JAKARTA (RIAUPOS.CO) - Kasus kematian bayi usia empat bulan Tiara Debora Simanjorang menuai reaksi Anggota Pansus UU BPJS (2010-2011) Rieke Diah Pitaloka.
Rieke bahkan menduga kalau RS Mitra Keluarga Kalideres telah melanggar hukum. Hal itu disampaikannya menyikapi kematian bayi Debora, peserta BPJS yang meninggal dunia karena diduga terlambat mendapat penanganan di ruang gawat darurat bayi PICU (Pediatric Intensive Care Unit) RS Mitra Keluarga Kalideres, Jakarta Barat.
Bayi Debora meninggal lantaran orangtuanya belum membayar kekurangan uang muka.
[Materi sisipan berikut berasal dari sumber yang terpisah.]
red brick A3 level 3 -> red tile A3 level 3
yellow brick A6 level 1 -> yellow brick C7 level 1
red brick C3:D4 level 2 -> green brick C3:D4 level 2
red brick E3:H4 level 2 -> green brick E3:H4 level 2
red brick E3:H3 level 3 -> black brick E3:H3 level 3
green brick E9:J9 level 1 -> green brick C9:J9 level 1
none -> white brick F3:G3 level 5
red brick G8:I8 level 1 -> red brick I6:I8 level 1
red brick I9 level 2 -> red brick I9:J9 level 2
"Tindakan rumah sakit tidak segera memasukkan dan merawat pasien di ruang PICU sesuai indikasi medis karena faktor biaya sehingga menyebabkan pasien meninggal dunia adalah kebijakan tidak manusiawi dan melanggar hukum," katanya dalam pernyataan tertulisnya, Senin (11/9/2017).
Dipaparkannya, kebijakan RS itu diduga melanggar berbagai Peraturan-Perundang-Undangan, di antaranya UU 40 Tahun 2004 tentang Sistem Jaminan Sosial Nasional (SJSN) Pasal 23 Ayat 2 berbunyi: "Dalam keadaan darurat, pelayanan dapat diberikan pada fasilitas kesehatan yang tidak menjalin kerja sama dengan Badan Penyelenggara Jaminan Sosial”.
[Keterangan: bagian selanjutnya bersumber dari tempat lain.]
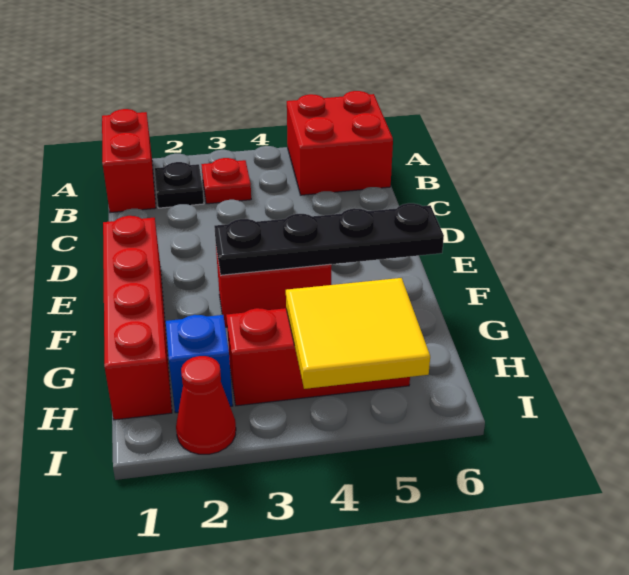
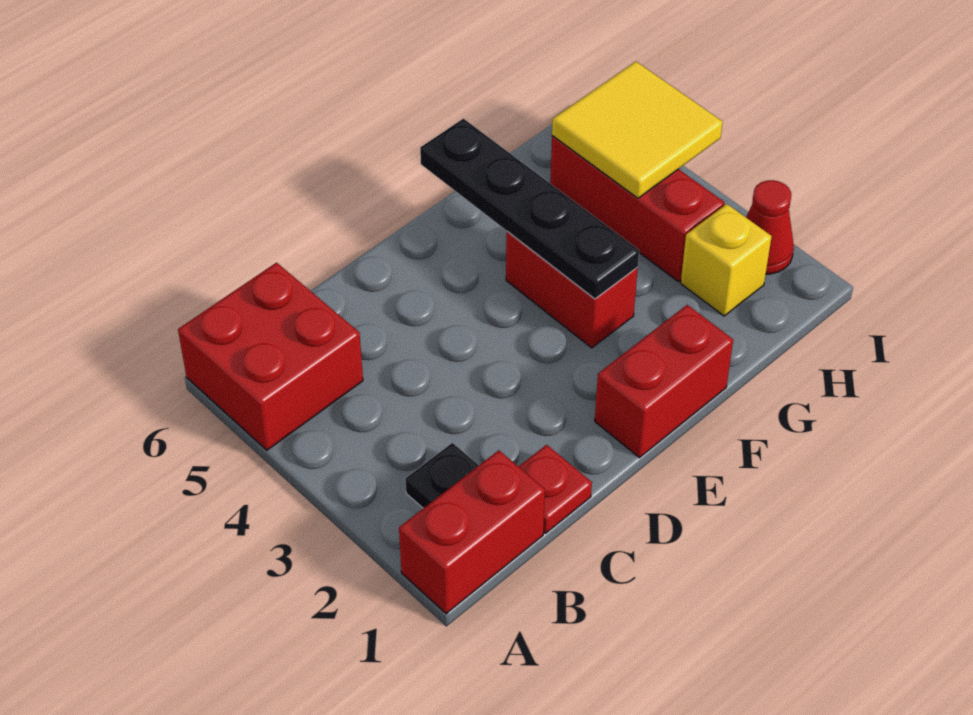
red plate B3 level 1 -> red plate C1 level 1
red brick E1:H1 level 1 -> red brick E1:F1 level 1
blue brick H2 level 1 -> yellow brick H2 level 1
Kemudian, UU Nomor 36 tahun 2009 tentang Kesehatan Pasal 32 ayat 1 dan 2 dan Pasal 190 ayat 1 dan 2. Pasal 32 ayat 1 berbunyi: “Dalam keadaan darurat, fasilitas pelayanan kesehatan, baik pemerintah maupun swasta, wajib memberikan pelayanan kesehatan bagi penyelamatan nyawa pasien dan pencegahan kecacatan terlebih dahulu".
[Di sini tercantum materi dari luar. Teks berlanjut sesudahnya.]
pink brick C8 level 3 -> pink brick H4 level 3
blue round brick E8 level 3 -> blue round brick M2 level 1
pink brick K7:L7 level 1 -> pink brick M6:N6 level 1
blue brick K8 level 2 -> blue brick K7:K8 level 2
Sementara, Pasal 32 ayat 2 berbunyi “Dalam keadaan darurat, fasilitas pelayanan kesehatan, baik pemerintah maupun swasta dilarang menolak pasien dan/atau meminta uang muka". Berikutnya, Pasal 190 ayat 1: “Pimpinan fasilitas pelayanan kesehatan dan/atau tenaga kesehatan yang melakukan praktik atau pekerjaan pada fasilitas pelayanan kesehatan yang dengan sengaja tidak memberikan pertolongan pertama terhadap pasien yang dalam keadaan gawat darurat sebagaimana dimaksud dalam Pasal 32 ayat (2) atau Pasal 85 ayat (2) dipidana dengan pidana penjara paling lama 2 (dua) tahun dan denda paling banyak Rp 200.000.000,00 (dua ratus juta rupiah).”